No dia de Natal, o adolescente Brian Aguinaco, de 14 anos, estava em um carro com o avô quando os dois ficaram no meio de um assalto em uma esquina no bairro de Flores, na cidade de Buenos Aires.
Os ladrões, que estavam de moto, acharam que o avô de Brian os perseguia e atiraram contra o carro. Uma bala atingiu a cabeça do adolescente, que morreu dois dias depois.
A polícia prendeu um dos supostos autores do crime, um jovem também chamado Brian, de 15 anos, que tinha fugido para Santiago, a capital chilena, com suposta ajuda dos pais, de acordo com a polícia.
Brian, o acusado, foi localizado depois de policiais vasculharem seu Facebook e o de seus familiares - e após uma operação conjunta com a Interpol no Chile.
Seu desembarque em Buenos Aires, no último dia 30 de dezembro, foi mostrado ao vivo pelas câmeras de TV - algumas emissoras interromperam a transmissão da primeira entrevista da nova equipe econômica de Mauricio Macri para mostrar a chegada.
Ele estava com o rosto coberto e um boné da Polícia Federal.

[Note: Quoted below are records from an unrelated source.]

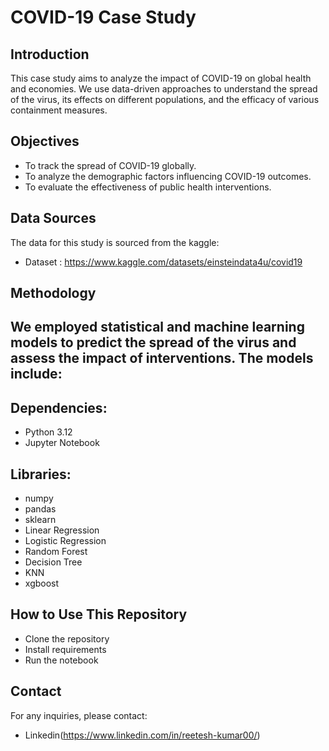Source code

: 
# COVID-19 Case Study

## Introduction
This case study aims to analyze the impact of COVID-19 on global health and economies. We use data-driven approaches to understand the spread of the virus, its effects on different populations, and the efficacy of various containment measures.

## Objectives
- To track the spread of COVID-19 globally.
- To analyze the demographic factors influencing COVID-19 outcomes.
- To evaluate the effectiveness of public health interventions.

## Data Sources
The data for this study is  sourced from the kaggle:
- Dataset : https://www.kaggle.com/datasets/einsteindata4u/covid19

## Methodology
We employed statistical and machine learning models to predict the spread of the virus and assess the impact of interventions. The models include:
- 
## Dependencies: 
- Python 3.12
- Jupyter Notebook
## Libraries:
- numpy
- pandas
- sklearn
- Linear Regression
- Logistic Regression
- Random Forest
- Decision Tree
- KNN
- xgboost



## How to Use This Repository

- Clone the repository
- Install requirements
- Run the notebook


## Contact
For any inquiries, please contact:
- Linkedin(https://www.linkedin.com/in/reetesh-kumar00/)




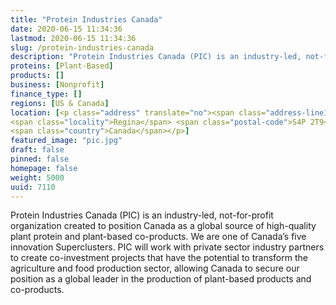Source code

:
 ```yaml
---
title: "Protein Industries Canada"
date: 2020-06-15 11:34:36
lastmod: 2020-06-15 11:34:36
slug: /protein-industries-canada
description: "Protein Industries Canada (PIC) is an industry-led, not-for-profit organization created to position Canada as a global source of high-quality plant protein and plant-based co-products. We are one of Canada’s five innovation Superclusters. PIC will work with private sector industry partners to create co-investment projects that have the potential to transform the agriculture and food production sector, allowing Canada to secure our position as a global leader in the production of plant-based products and co-products."
proteins: [Plant-Based]
products: []
business: [Nonprofit]
finance_type: []
regions: [US & Canada]
location: [<p class="address" translate="no"><span class="address-line1">Albert Street</span><br>
<span class="locality">Regina</span> <span class="postal-code">S4P 2T9</span><br>
<span class="country">Canada</span></p>]
featured_image: "pic.jpg"
draft: false
pinned: false
homepage: false
weight: 5000
uuid: 7110
---
```

<p>Protein Industries Canada (PIC) is an industry-led, not-for-profit organization created to position Canada as a global source of high-quality plant protein and plant-based co-products. We are one of Canada’s five innovation Superclusters. PIC will work with private sector industry partners to create co-investment projects that have the potential to transform the agriculture and food production sector, allowing Canada to secure our position as a global leader in the production of plant-based products and co-products.</p>
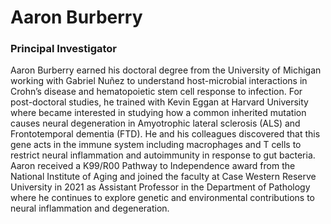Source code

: # Aaron Burberry  
### Principal Investigator

Aaron Burberry earned his doctoral degree from the University of Michigan working with Gabriel Nuñez to understand host-microbial interactions in Crohn’s disease and hematopoietic stem cell response to infection. For post-doctoral studies, he trained with Kevin Eggan at Harvard University where became interested in studying how a common inherited mutation causes neural degeneration in Amyotrophic lateral sclerosis (ALS) and Frontotemporal dementia (FTD). He and his colleagues discovered that this gene acts in the immune system including macrophages and T cells to restrict neural inflammation and autoimmunity in response to gut bacteria. Aaron received a K99/R00 Pathway to Independence award from the National Institute of Aging and joined the faculty at Case Western Reserve University in 2021 as Assistant Professor in the Department of Pathology where he continues to explore genetic and environmental contributions to neural inflammation and degeneration.

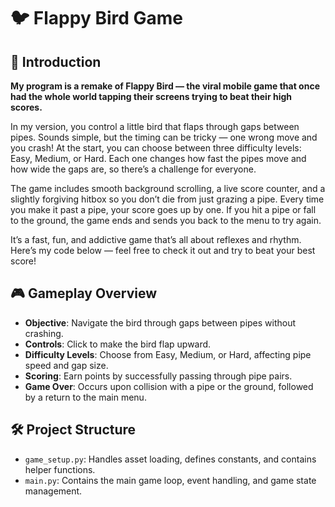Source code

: # 🐦 Flappy Bird Game



## 📄 Introduction

**My program is a remake of Flappy Bird — the viral mobile game that once had the whole world tapping their screens trying to beat their high scores.**

In my version, you control a little bird that flaps through gaps between pipes. Sounds simple, but the timing can be tricky — one wrong move and you crash! At the start, you can choose between three difficulty levels: Easy, Medium, or Hard. Each one changes how fast the pipes move and how wide the gaps are, so there’s a challenge for everyone.

The game includes smooth background scrolling, a live score counter, and a slightly forgiving hitbox so you don’t die from just grazing a pipe. Every time you make it past a pipe, your score goes up by one. If you hit a pipe or fall to the ground, the game ends and sends you back to the menu to try again.

It’s a fast, fun, and addictive game that’s all about reflexes and rhythm.
 Here’s my code below — feel free to check it out and try to beat your best score!

## 🎮 Gameplay Overview

- **Objective**: Navigate the bird through gaps between pipes without crashing.
- **Controls**: Click to make the bird flap upward.
- **Difficulty Levels**: Choose from Easy, Medium, or Hard, affecting pipe speed and gap size.
- **Scoring**: Earn points by successfully passing through pipe pairs.
- **Game Over**: Occurs upon collision with a pipe or the ground, followed by a return to the main menu.

## 🛠️ Project Structure

- `game_setup.py`: Handles asset loading, defines constants, and contains helper functions.
- `main.py`: Contains the main game loop, event handling, and game state management.
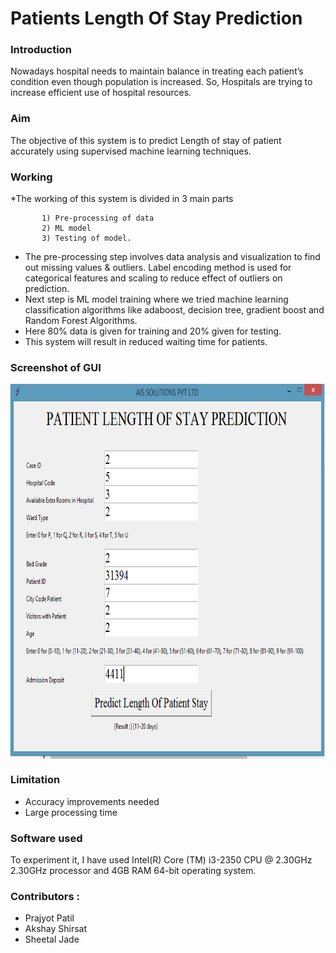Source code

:# Patients Length Of Stay Prediction

### Introduction

Nowadays hospital needs to maintain balance in treating each patient’s condition even though population is increased. So, Hospitals are trying to increase efficient use of hospital resources.

### Aim

The objective of this system is to predict Length of stay of patient accurately using supervised machine learning techniques.

### Working

*The working of this system is divided in 3 main parts 
    
           1) Pre-processing of data 
           2) ML model 
           3) Testing of model. 
* The pre-processing step involves data analysis and visualization to find out missing values & outliers. Label encoding method is used for categorical features and scaling to reduce effect of outliers on prediction. 
* Next step is ML model training where we tried machine learning classification algorithms like adaboost, decision tree, gradient boost and Random Forest Algorithms.
* Here 80% data is given for training and 20% given for testing.
* This system will result in reduced waiting time for patients.


### Screenshot of GUI
<img src="https://github.com/SheetalJade2019/PatientLengthOfStayPrediction/blob/main/Patient%20LOS%20Prediction.png" align="center" width="800" height="600">

### Limitation 
 *  Accuracy improvements needed
 *  Large processing time

### Software used

To experiment it, I have used Intel(R) Core (TM) i3-2350 CPU @ 2.30GHz 2.30GHz processor and 4GB RAM 64-bit operating system. 

### Contributors :
  * Prajyot Patil
  * Akshay Shirsat
  * Sheetal Jade  
  

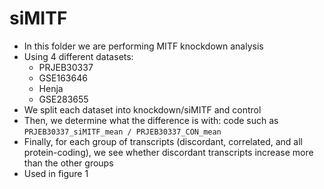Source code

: # siMITF

* In this folder we are performing MITF knockdown analysis
* Using 4 different datasets:
  * PRJEB30337
  * GSE163646
  * Henja
  * GSE283655
* We split each dataset into knockdown/siMITF and control
* Then, we determine what the difference is with: code such as `PRJEB30337_siMITF_mean / PRJEB30337_CON_mean`
* Finally, for each group of transcripts (discordant, correlated, and all protein-coding), we see whether discordant transcripts increase more than the other groups
* Used in figure 1

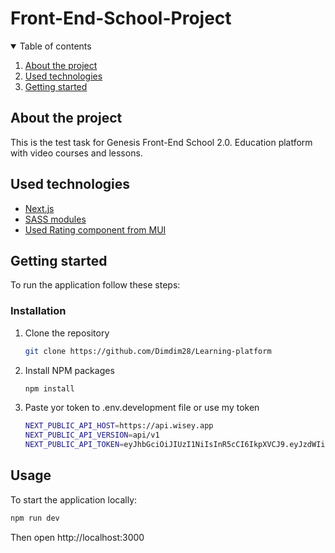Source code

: # Front-End-School-Project

<details open="open">
  <summary>Table of contents</summary>
  <ol>
    <li><a href="#about-the-project">About the project</a></li>
    <li><a href="#used-technologies">Used technologies</a></li>
    <li><a href="#getting-started">Getting started</a></li>
  </ol>
</details>

## About the project

This is the test task for Genesis Front-End School 2.0. Education platform with video courses and lessons.

## Used technologies

- [Next.js](https://nextjs.org)
- [SASS modules](https://github.com/sass/sass)
- [Used Rating component from MUI](https://mui.com)

## Getting started

To run the application follow these steps:

### Installation

1. Clone the repository
   ```sh
   git clone https://github.com/Dimdim28/Learning-platform
   ```
2. Install NPM packages
   ```sh
   npm install
   ```
3. Paste yor token to .env.development file or use my token
   ```sh
   NEXT_PUBLIC_API_HOST=https://api.wisey.app
   NEXT_PUBLIC_API_VERSION=api/v1
   NEXT_PUBLIC_API_TOKEN=eyJhbGciOiJIUzI1NiIsInR5cCI6IkpXVCJ9.eyJzdWIiOiJkYjFhODEwYy1iZGNjLTRiY2ItYTQyMC0xOTQ3MjRkZGMxNmMiLCJwbGF0Zm9ybSI6InN1YnNjcmlwdGlvbnMiLCJpYXQiOjE2Nzg5MDYxMDMsImV4cCI6MTY3OTgwNjEwM30.en1Z4lf-sUfsh3eW9rGE-cexL7-IBiI73TrlFJzJ09U
   ```

## Usage

To start the application locally:

```sh
npm run dev
```

Then open http://localhost:3000
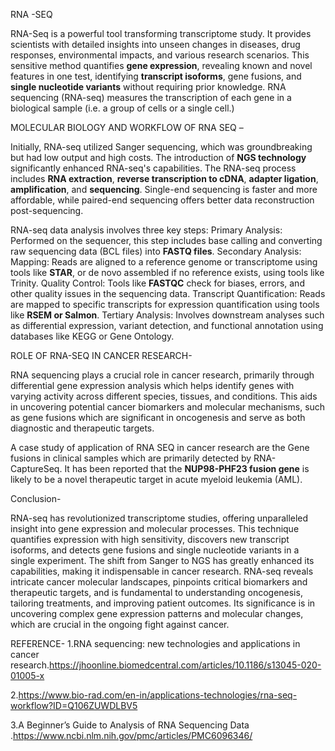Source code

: RNA -SEQ

RNA-Seq is a powerful tool transforming transcriptome study. It provides scientists with detailed insights into unseen changes in diseases, drug responses, environmental impacts, and various research scenarios. This sensitive method quantifies **gene expression**, revealing known and novel features in one test, identifying **transcript isoforms**, gene fusions, and **single nucleotide variants** without requiring prior knowledge. RNA sequencing (RNA-seq) measures the transcription of each gene in a biological sample (i.e. a group of cells or a single cell.)

MOLECULAR BIOLOGY AND WORKFLOW OF RNA SEQ –

Initially, RNA-seq utilized Sanger sequencing, which was groundbreaking but had low output and high costs. The introduction of **NGS technology** significantly enhanced RNA-seq's capabilities. The RNA-seq process includes **RNA extraction**, **reverse transcription to cDNA**, **adapter ligation**, **amplification**, and **sequencing**. Single-end sequencing is faster and more affordable, while paired-end sequencing offers better data reconstruction post-sequencing.

RNA-seq data analysis involves three key steps:
Primary Analysis: Performed on the sequencer, this step includes base calling and converting raw sequencing data (BCL files) into **FASTQ files**.
Secondary Analysis:
Mapping: Reads are aligned to a reference genome or transcriptome using tools like **STAR**, or de novo assembled if no reference exists, using tools like Trinity.
Quality Control: Tools like **FASTQC** check for biases, errors, and other quality issues in the sequencing data.
Transcript Quantification: Reads are mapped to specific transcripts for expression quantification using tools like **RSEM or Salmon**.
Tertiary Analysis: Involves downstream analyses such as differential expression, variant detection, and functional annotation using databases like KEGG or Gene Ontology.

ROLE OF RNA-SEQ IN CANCER RESEARCH-

RNA sequencing plays a crucial role in cancer research, primarily through differential gene expression analysis which helps identify genes with varying activity across different species, tissues, and conditions. This aids in uncovering potential cancer biomarkers and molecular mechanisms, such as gene fusions which are significant in oncogenesis and serve as both diagnostic and therapeutic targets.

A case study of application of RNA SEQ in cancer research are the Gene fusions in clinical samples which are primarily detected by RNA-CaptureSeq. It has been reported that the **NUP98-PHF23 fusion gene** is likely to be a novel therapeutic target in acute myeloid leukemia (AML).

Conclusion-

RNA-seq has revolutionized transcriptome studies, offering unparalleled insight into gene expression and molecular processes. This technique quantifies expression with high sensitivity, discovers new transcript isoforms, and detects gene fusions and single nucleotide variants in a single experiment. The shift from Sanger to NGS has greatly enhanced its capabilities, making it indispensable in cancer research. RNA-seq reveals intricate cancer molecular landscapes, pinpoints critical biomarkers and therapeutic targets, and is fundamental to understanding oncogenesis, tailoring treatments, and improving patient outcomes. Its significance is in uncovering complex gene expression patterns and molecular changes, which are crucial in the ongoing fight against cancer.

REFERENCE-
1.RNA sequencing: new technologies and applications in cancer research.https://jhoonline.biomedcentral.com/articles/10.1186/s13045-020-01005-x

2.https://www.bio-rad.com/en-in/applications-technologies/rna-seq-workflow?ID=Q106ZUWDLBV5

3.A Beginner’s Guide to Analysis of RNA Sequencing Data .https://www.ncbi.nlm.nih.gov/pmc/articles/PMC6096346/
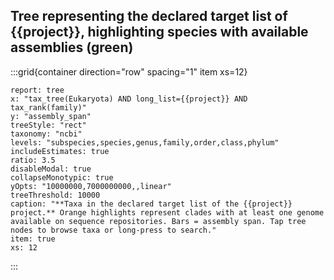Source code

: ## Tree representing the declared target list of {{project}}, highlighting species with available assemblies (green)

:::grid{container direction="row" spacing="1" item xs=12}

```report
report: tree
x: "tax_tree(Eukaryota) AND long_list={{project}} AND tax_rank(family)"
y: "assembly_span"
treeStyle: "rect"
taxonomy: "ncbi"
levels: "subspecies,species,genus,family,order,class,phylum"
includeEstimates: true
ratio: 3.5
disableModal: true
collapseMonotypic: true
yOpts: "10000000,7000000000,,linear"
treeThreshold: 10000
caption: "**Taxa in the declared target list of the {{project}} project.** Orange highlights represent clades with at least one genome available on sequence repositories. Bars = assembly span. Tap tree nodes to browse taxa or long-press to search."
item: true
xs: 12
```

:::
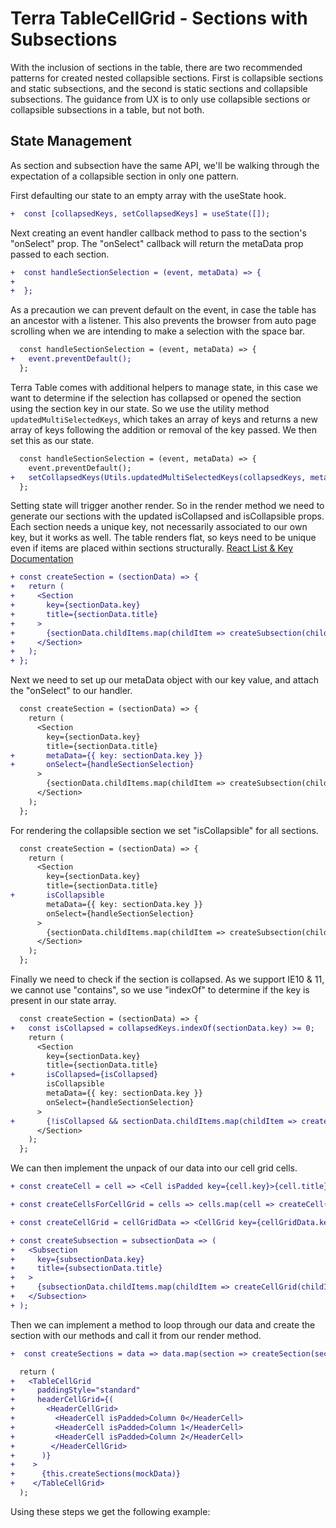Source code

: # Terra TableCellGrid - Sections with Subsections

With the inclusion of sections in the table, there are two recommended patterns for created nested collapsible sections. First is collapsible sections and static subsections, and the second is static sections and collapsible subsections. The guidance from UX is to only use collapsible sections or collapsible subsections in a table, but not both.

## State Management
As section and subsection have the same API, we'll be walking through the expectation of a collapsible section in only one pattern.

First defaulting our state to an empty array with the useState hook.
```diff
+  const [collapsedKeys, setCollapsedKeys] = useState([]);
```
Next creating an event handler callback method to pass to the section's "onSelect" prop. The "onSelect" callback will return the metaData prop passed to each section.
```diff
+  const handleSectionSelection = (event, metaData) => {
+
+  };
```
As a precaution we can prevent default on the event, in case the table has an ancestor with a listener. This also prevents the browser from auto page scrolling when we are intending to make a selection with the space bar.
```diff
  const handleSectionSelection = (event, metaData) => {
+   event.preventDefault();
  };
```
Terra Table comes with additional helpers to manage state, in this case we want to determine if the selection has collapsed or opened the section using the section key in our state. So we use the utility method `updatedMultiSelectedKeys`, which takes an array of keys and returns a new array of keys following the addition or removal of the key passed. We then set this as our state.
```diff
  const handleSectionSelection = (event, metaData) => {
    event.preventDefault();
+   setCollapsedKeys(Utils.updatedMultiSelectedKeys(collapsedKeys, metaData.key));
  };
```
Setting state will trigger another render. So in the render method we need to generate our sections with the updated isCollapsed and isCollapsible props. Each section needs a unique key, not necessarily associated to our own key, but it works as well. The table renders flat, so keys need to be unique even if items are placed within sections structurally.
[React List & Key Documentation](https://reactjs.org/docs/lists-and-keys.html)
```diff
+ const createSection = (sectionData) => {
+   return (
+     <Section
+       key={sectionData.key}
+       title={sectionData.title}
+     >
+       {sectionData.childItems.map(childItem => createSubsection(childItem))}
+     </Section>
+   );
+ };
```
Next we need to set up our metaData object with our key value, and attach the "onSelect" to our handler.
```diff
  const createSection = (sectionData) => {
    return (
      <Section
        key={sectionData.key}
        title={sectionData.title}
+       metaData={{ key: sectionData.key }}
+       onSelect={handleSectionSelection}
      >
        {sectionData.childItems.map(childItem => createSubsection(childItem))}
      </Section>
    );
  };
```
For rendering the collapsible section we set "isCollapsible" for all sections.
```diff
  const createSection = (sectionData) => {
    return (
      <Section
        key={sectionData.key}
        title={sectionData.title}
+       isCollapsible
        metaData={{ key: sectionData.key }}
        onSelect={handleSectionSelection}
      >
        {sectionData.childItems.map(childItem => createSubsection(childItem))}
      </Section>
    );
  };
```
Finally we need to check if the section is collapsed. As we support IE10 & 11, we cannot use "contains", so we use "indexOf" to determine if the key is present in our state array.
```diff
  const createSection = (sectionData) => {
+   const isCollapsed = collapsedKeys.indexOf(sectionData.key) >= 0;
    return (
      <Section
        key={sectionData.key}
        title={sectionData.title}
+       isCollapsed={isCollapsed}
        isCollapsible
        metaData={{ key: sectionData.key }}
        onSelect={handleSectionSelection}
      >
+       {!isCollapsed && sectionData.childItems.map(childItem => createSubsection(childItem))}
      </Section>
    );
  };
```
We can then implement the unpack of our data into our cell grid cells.
```diff
+ const createCell = cell => <Cell isPadded key={cell.key}>{cell.title}</Cell>;

+ const createCellsForCellGrid = cells => cells.map(cell => createCell(cell));

+ const createCellGrid = cellGridData => <CellGrid key={cellGridData.key}>{createCellsForCellGrid(cellGridData.cells)}</CellGrid>;

+ const createSubsection = subsectionData => (
+   <Subsection
+     key={subsectionData.key}
+     title={subsectionData.title}
+   >
+     {subsectionData.childItems.map(childItem => createCellGrid(childItem))}
+   </Subsection>
+ );
```
Then we can implement a method to loop through our data and create the section with our methods and call it from our render method.
```diff
+  const createSections = data => data.map(section => createSection(section));

  return (
+   <TableCellGrid
+     paddingStyle="standard"
+     headerCellGrid={(
+       <HeaderCellGrid>
+         <HeaderCell isPadded>Column 0</HeaderCell>
+         <HeaderCell isPadded>Column 1</HeaderCell>
+         <HeaderCell isPadded>Column 2</HeaderCell>
+        </HeaderCellGrid>
+      )}
+    >
+      {this.createSections(mockData)}
+    </TableCellGrid>
  );
```
Using these steps we get the following example:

A hashtag #Brian estava, então, entre as mais comentadas no Twitter na Argentina.
Em meio à comoção, na rede social foram reproduzidas diversas vezes falas do ministro da Justiça e Direitos Humanos, Germán Garavano, a jornalistas locais: "É necessário um debate sobre o sistema penal juvenil. Falei com o presidente Macri sobre a necessidade da reforma na idade da penalidade juvenil".
Discussão polêmica
Hoje, a maioridade penal - que define a idade a partir da qual um indivíduo responde como adulto perante a lei - é de 16 anos na Argentina - a ideia seria reduzi-la para 14.
No Brasil, o assunto também causa muita polêmica e uma PEC aprovada pela Câmara reduzindo a maioridade penal de 18 para 16 anos está sendo analisada pelo Senado.
O governo argentino informou na semana passada que a criação de uma comissão de especialistas, entre juristas e educadores, para debater a redução da maioridade penal.
Na sexta-feira, Garavano disse à imprensa local que as normas vigentes são ultrapassadas e reiterou a discussão sobre a idade penal. Para o governo, o caso Brian não seria "isolado".
A proposta provocou imediatamente um intenso debate no país.
"Teria sido melhor que o presidente tivesse começado o ano querendo colocar mais adolescentes nas escolas e não querendo ver mais deles presos", escreveu a deputada Margarita Stolbizer no Twitter.
"Discordo totalmente. Na Argentina, uma minoria de menores está envolvida com a delinquência", disse à BBC Brasil a ativista em direitos humanos Graciela Fernández Meijide.
"E quase todos - ou mesmo todos -, não tiveram oportunidades e um horizonte que os tire da pobreza e da falta de oportunidades. Deixaram a escola e foram atraídos por adultos para o crime", acrescentou.
"O melhor caminho para eles é a própria escola e uma casa."
Já o constitucionalista Daniel Sabsay defendeu que a prevenção é a ferramental principal contra o delito, mas que "não se pode deixar de ver a realidade desse número crescente de jovens que cometem atos aberrantes".
"Por isso, acho importante preservar e observar a segurança da sociedade. Nesse sentido, se pode pensar sim na redução da idade penal", concluiu ele.
Mais jovens presos
A atual legislação argentina dá ao juiz a prerrogativa de internar jovens com idades entre 16 e 18 anos nos institutos para menores - onde jovens infratores ficam privados de liberdade -, caso tenham cometido crimes passíveis de penas superiores a dois anos de prisão.
A lei determina ainda que, ao completar 18 anos e deixar o instituto, esse jovem poderá ou não continuar respondendo pelo crime, dependendo da situação judicial do caso.
O especialista Roberto Cipriano García, da Comissão Provincial pela Memória, afirmou à BBC Brasil que uma redução da maioridade penal resultará num maior número de adolescentes nesses institutos de detenção.
"Até por uma questão cultural, porque se um garoto (a partir dos 14 anos) estiver envolvido em algum crime, setores da opinião pública defenderão sua detenção e isso pressionará os juízes para que os coloquem nesses institutos, que são verdadeiras prisões", afirmou.
Ele explica que os jovens não podem deixar esses institutos até completarem 18 anos - e, caso o juiz determine, podem ser transferidos para prisões ao chegarem a essa idade.
"Nos institutos eles não têm acesso a ensino de qualidade, não têm acesso a apoio psicológico e não são preparados profissionalmente. Reduzir a idade não resolve a problemática", disse.
O último censo, realizado em 2015, indicou que existiam no país cerca de 77 mil adultos presos e 1,1 mil menores detidos em instituições para menores - desse total, 96 tinham idades entre 14 e 15 anos, de acordo com a imprensa local.